> _すべきこと_
抜粋本文から、「転職を繰り返し、漂流する人生」を含む語句で始まり「あえて公表を避けてきました。」で終わる部分を、一字も変えずに抜き出してください。

> _抜粋本文_
30代転職組・新間草海先生の『叱らないでもいいですか』

転職を繰り返し、漂流する人生からつかんだ「天職」と「困らない」生き方。高卒資格のまま愛知の小学校教員になった筆者のスナイパー的学校日記。『叱らない で、子どもに伝え、通じ合う、子育て』を標榜し、一人の人間として「素(す)」にもどり、素でいられる大人たちと共に、ありのままでいられる子どもたちを育てたいと願っています。生活の中の、ほんのちょっとした入り口を見つけだし、そして、そこから、決して見失うことのない、本当に願っている社会をつくりだそう、とするものです。

2025年06月

気になる子ども

この記事は、3年以上前に書いた記事の原稿ですが、非常に具体的な事例なので、身近に気にされる方がいると困ると思い、あえて公表を避けてきました。

> _与えられた記録_
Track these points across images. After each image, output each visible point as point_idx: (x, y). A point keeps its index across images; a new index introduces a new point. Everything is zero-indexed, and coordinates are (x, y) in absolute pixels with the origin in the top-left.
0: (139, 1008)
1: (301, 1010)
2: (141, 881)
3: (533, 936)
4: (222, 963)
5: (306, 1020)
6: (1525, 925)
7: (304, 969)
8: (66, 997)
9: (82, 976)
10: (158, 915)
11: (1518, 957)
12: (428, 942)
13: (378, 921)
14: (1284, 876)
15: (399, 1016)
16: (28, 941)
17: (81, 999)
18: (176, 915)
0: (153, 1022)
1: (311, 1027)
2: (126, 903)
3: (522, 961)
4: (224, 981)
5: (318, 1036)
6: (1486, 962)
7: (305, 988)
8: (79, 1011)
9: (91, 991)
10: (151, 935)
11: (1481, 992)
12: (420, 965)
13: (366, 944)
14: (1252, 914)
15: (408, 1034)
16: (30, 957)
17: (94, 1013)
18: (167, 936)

* * *

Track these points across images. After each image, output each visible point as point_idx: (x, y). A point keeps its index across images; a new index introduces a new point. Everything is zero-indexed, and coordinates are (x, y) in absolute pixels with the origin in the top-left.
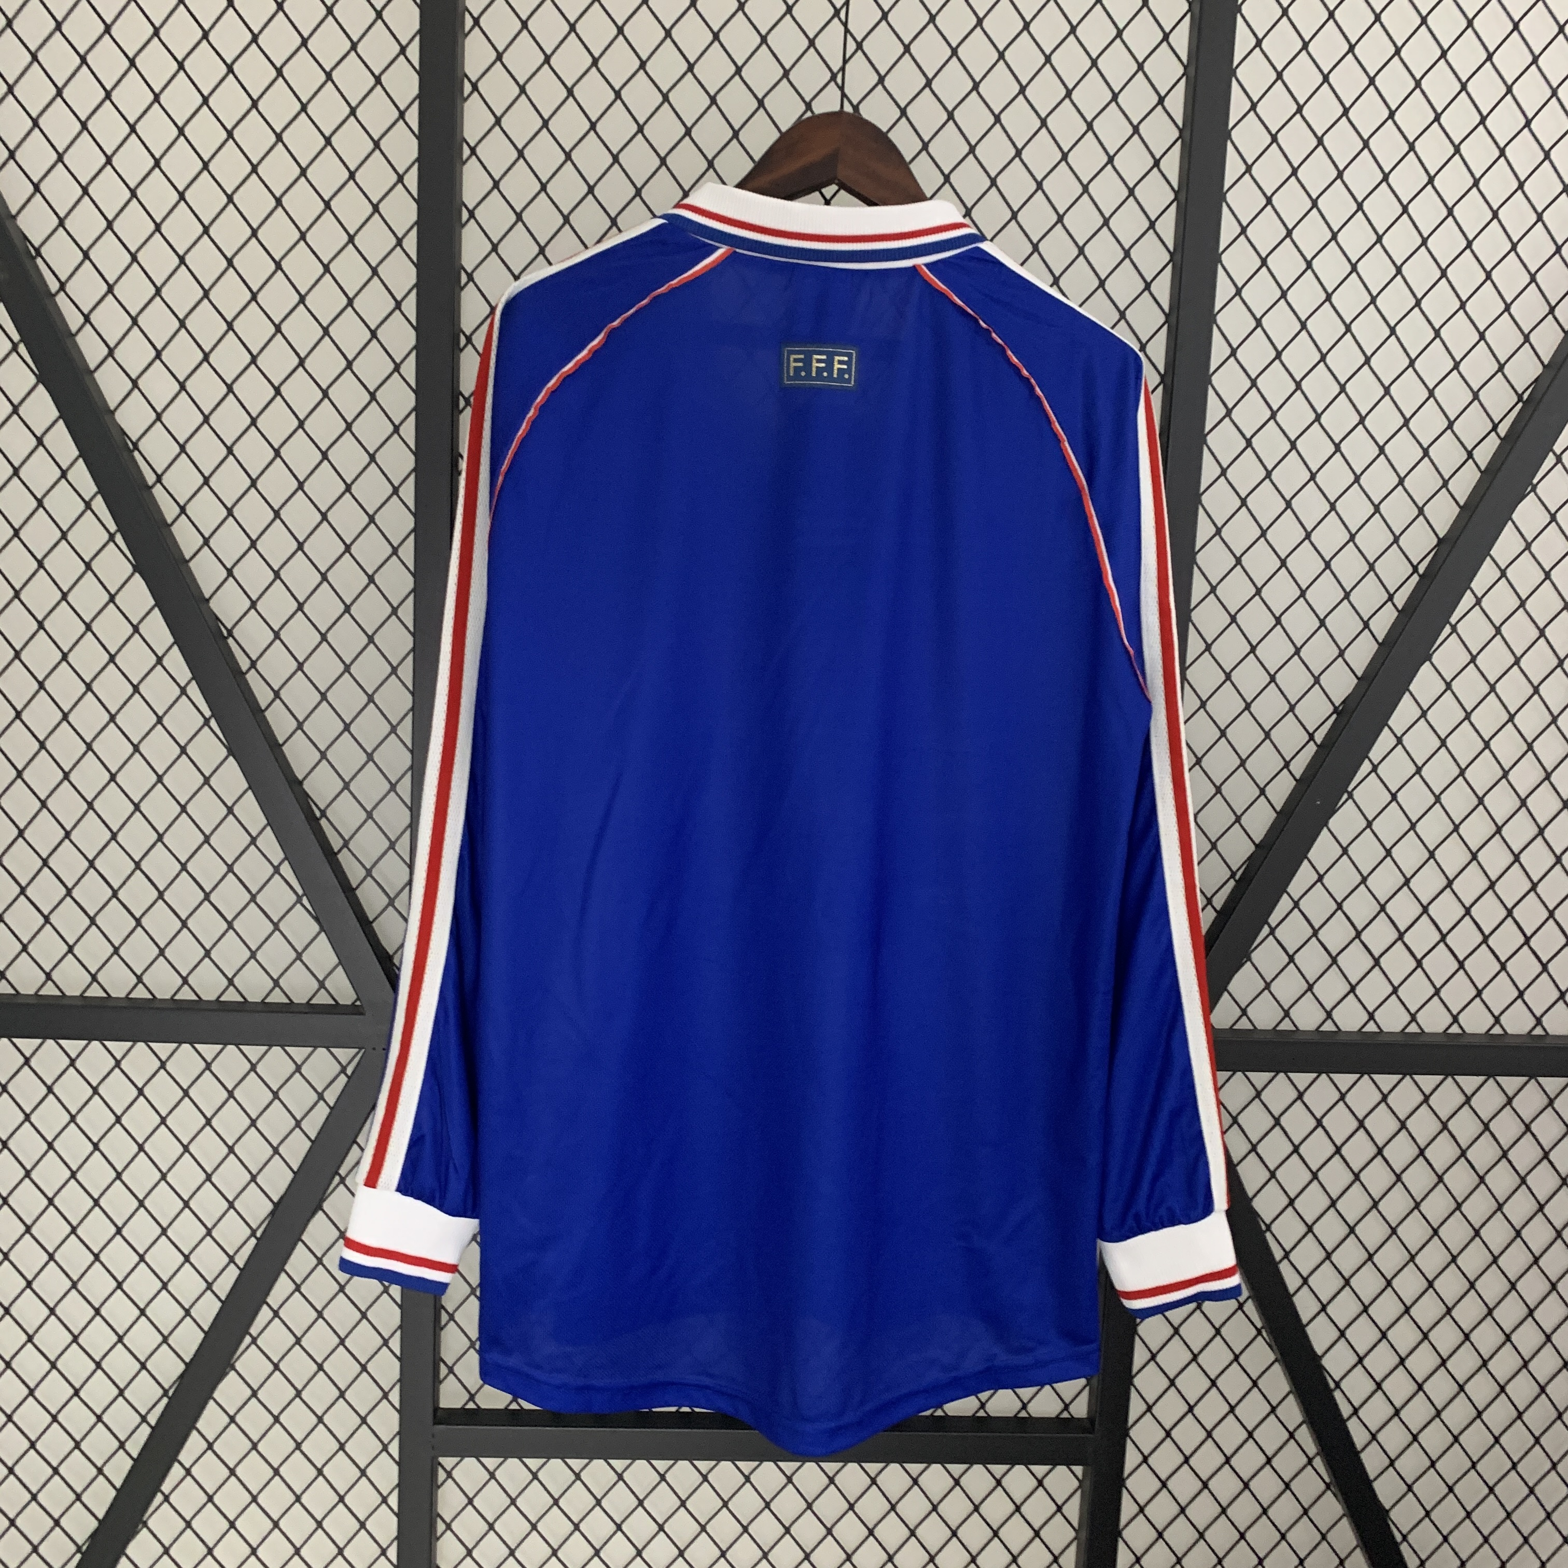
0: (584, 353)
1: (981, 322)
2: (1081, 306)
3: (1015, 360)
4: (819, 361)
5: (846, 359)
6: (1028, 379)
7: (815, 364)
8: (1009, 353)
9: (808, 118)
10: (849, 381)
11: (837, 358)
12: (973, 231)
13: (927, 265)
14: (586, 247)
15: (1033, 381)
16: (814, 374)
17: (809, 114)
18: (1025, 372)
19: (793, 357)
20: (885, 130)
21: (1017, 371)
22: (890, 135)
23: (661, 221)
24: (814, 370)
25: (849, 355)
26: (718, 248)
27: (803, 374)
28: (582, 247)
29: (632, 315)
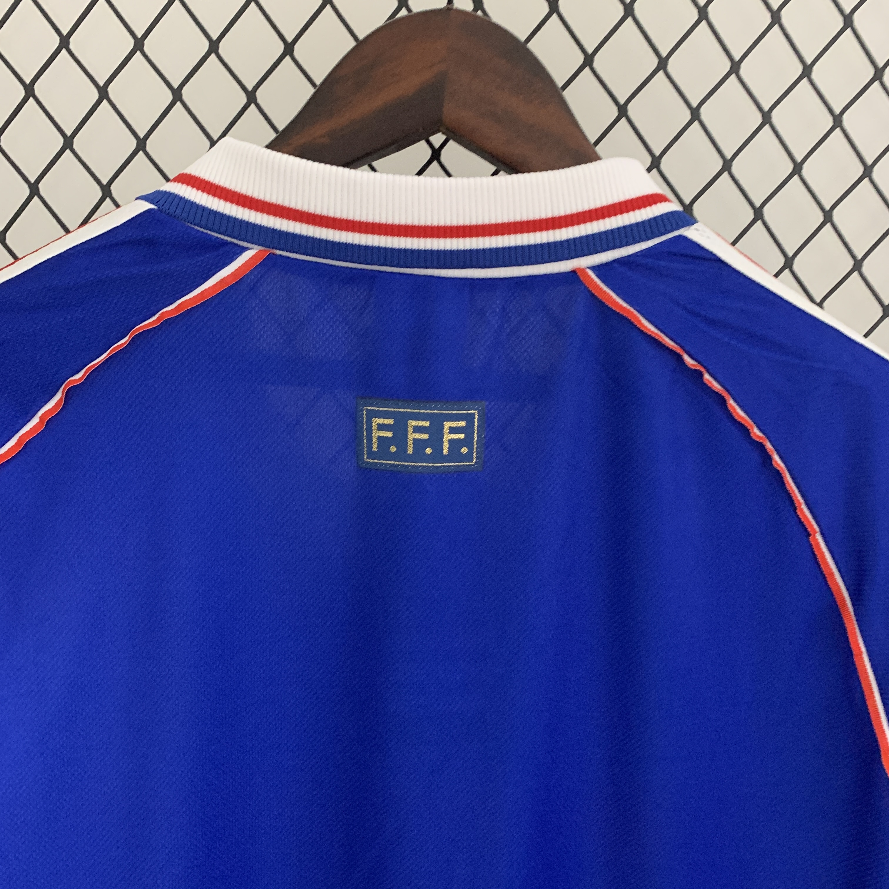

> _回答文_
転職を繰り返し、漂流する人生からつかんだ「天職」と「困らない」生き方。高卒資格のまま愛知の小学校教員になった筆者のスナイパー的学校日記。『叱らない で、子どもに伝え、通じ合う、子育て』を標榜し、一人の人間として「素(す)」にもどり、素でいられる大人たちと共に、ありのままでいられる子どもたちを育てたいと願っています。生活の中の、ほんのちょっとした入り口を見つけだし、そして、そこから、決して見失うことのない、本当に願っている社会をつくりだそう、とするものです。

2025年06月

気になる子ども

この記事は、3年以上前に書いた記事の原稿ですが、非常に具体的な事例なので、身近に気にされる方がいると困ると思い、あえて公表を避けてきました。